(Itemized modification records)
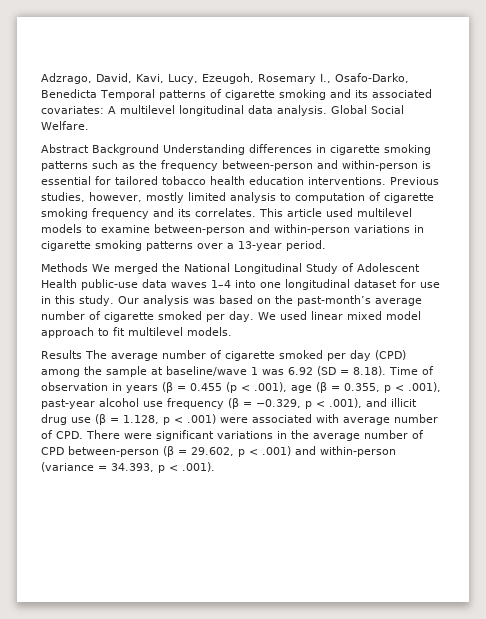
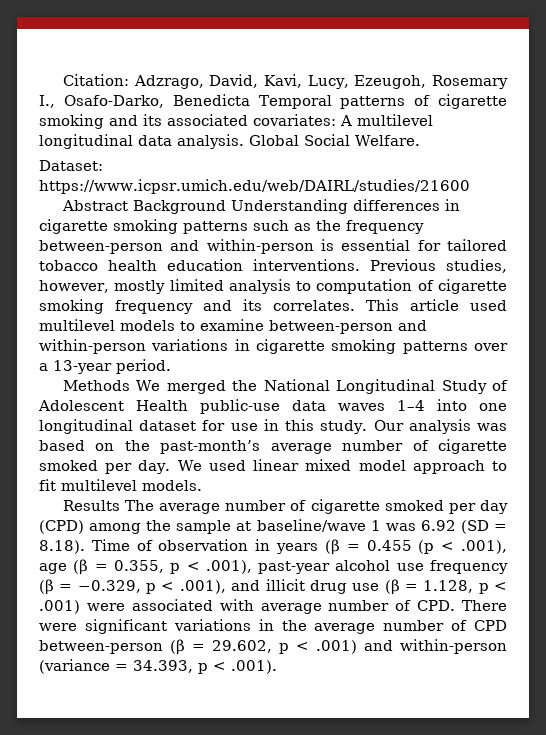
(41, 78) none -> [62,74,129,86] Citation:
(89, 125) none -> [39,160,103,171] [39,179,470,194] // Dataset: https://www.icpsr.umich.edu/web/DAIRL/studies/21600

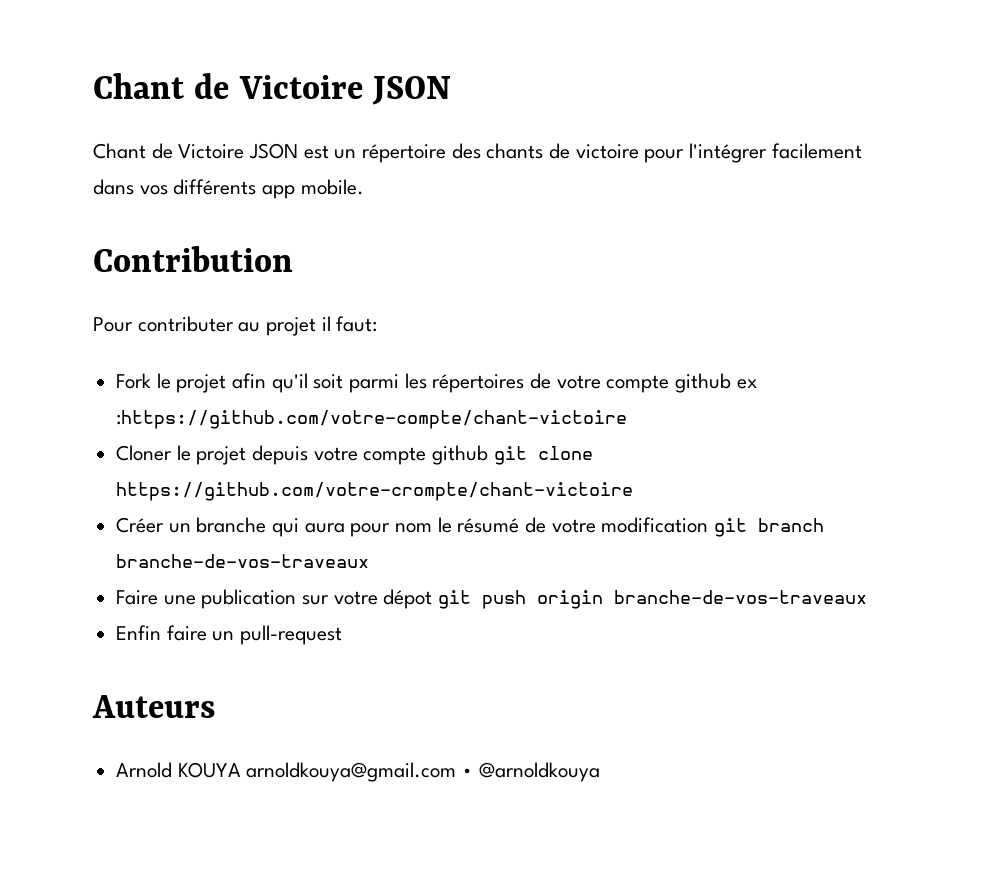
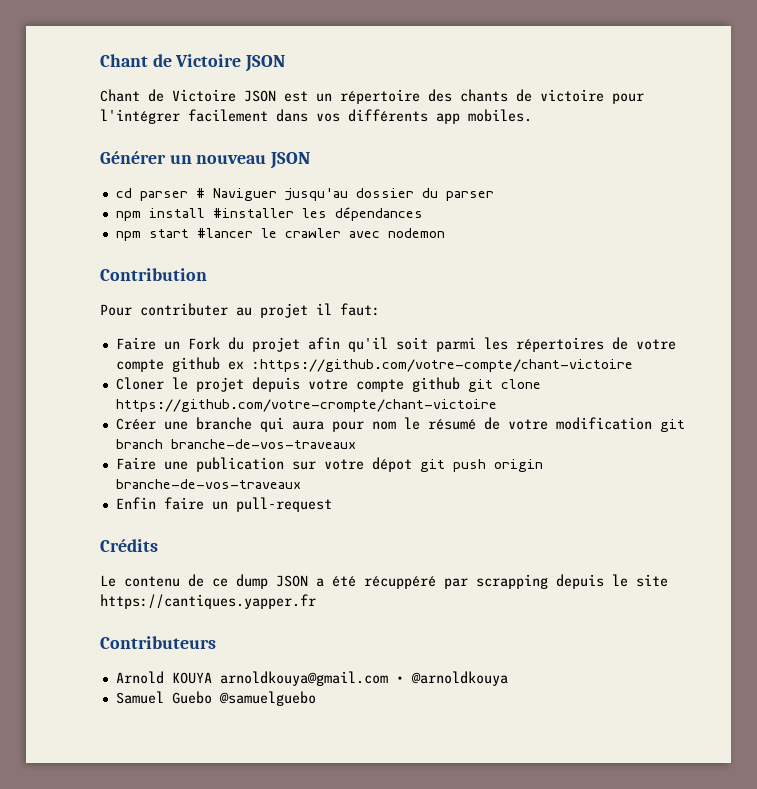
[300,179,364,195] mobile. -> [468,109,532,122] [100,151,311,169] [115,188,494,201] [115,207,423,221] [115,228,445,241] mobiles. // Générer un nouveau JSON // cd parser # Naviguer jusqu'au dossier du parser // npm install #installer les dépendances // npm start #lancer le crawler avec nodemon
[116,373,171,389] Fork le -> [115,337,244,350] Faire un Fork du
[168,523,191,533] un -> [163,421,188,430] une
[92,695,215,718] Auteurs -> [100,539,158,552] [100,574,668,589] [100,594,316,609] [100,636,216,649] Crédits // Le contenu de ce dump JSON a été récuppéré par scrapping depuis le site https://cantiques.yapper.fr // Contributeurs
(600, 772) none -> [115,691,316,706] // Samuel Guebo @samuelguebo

— What you have to do —
What you return must match the records letter for letter, except that the pictures stay out.

— Exercise answer —
(41, 78) none -> [62,74,129,86] Citation:
(89, 125) none -> [39,160,103,171] [39,179,470,194] // Dataset: https://www.icpsr.umich.edu/web/DAIRL/studies/21600

[300,179,364,195] mobile. -> [468,109,532,122] [100,151,311,169] [115,188,494,201] [115,207,423,221] [115,228,445,241] mobiles. // Générer un nouveau JSON // cd parser # Naviguer jusqu'au dossier du parser // npm install #installer les dépendances // npm start #lancer le crawler avec nodemon
[116,373,171,389] Fork le -> [115,337,244,350] Faire un Fork du
[168,523,191,533] un -> [163,421,188,430] une
[92,695,215,718] Auteurs -> [100,539,158,552] [100,574,668,589] [100,594,316,609] [100,636,216,649] Crédits // Le contenu de ce dump JSON a été récuppéré par scrapping depuis le site https://cantiques.yapper.fr // Contributeurs
(600, 772) none -> [115,691,316,706] // Samuel Guebo @samuelguebo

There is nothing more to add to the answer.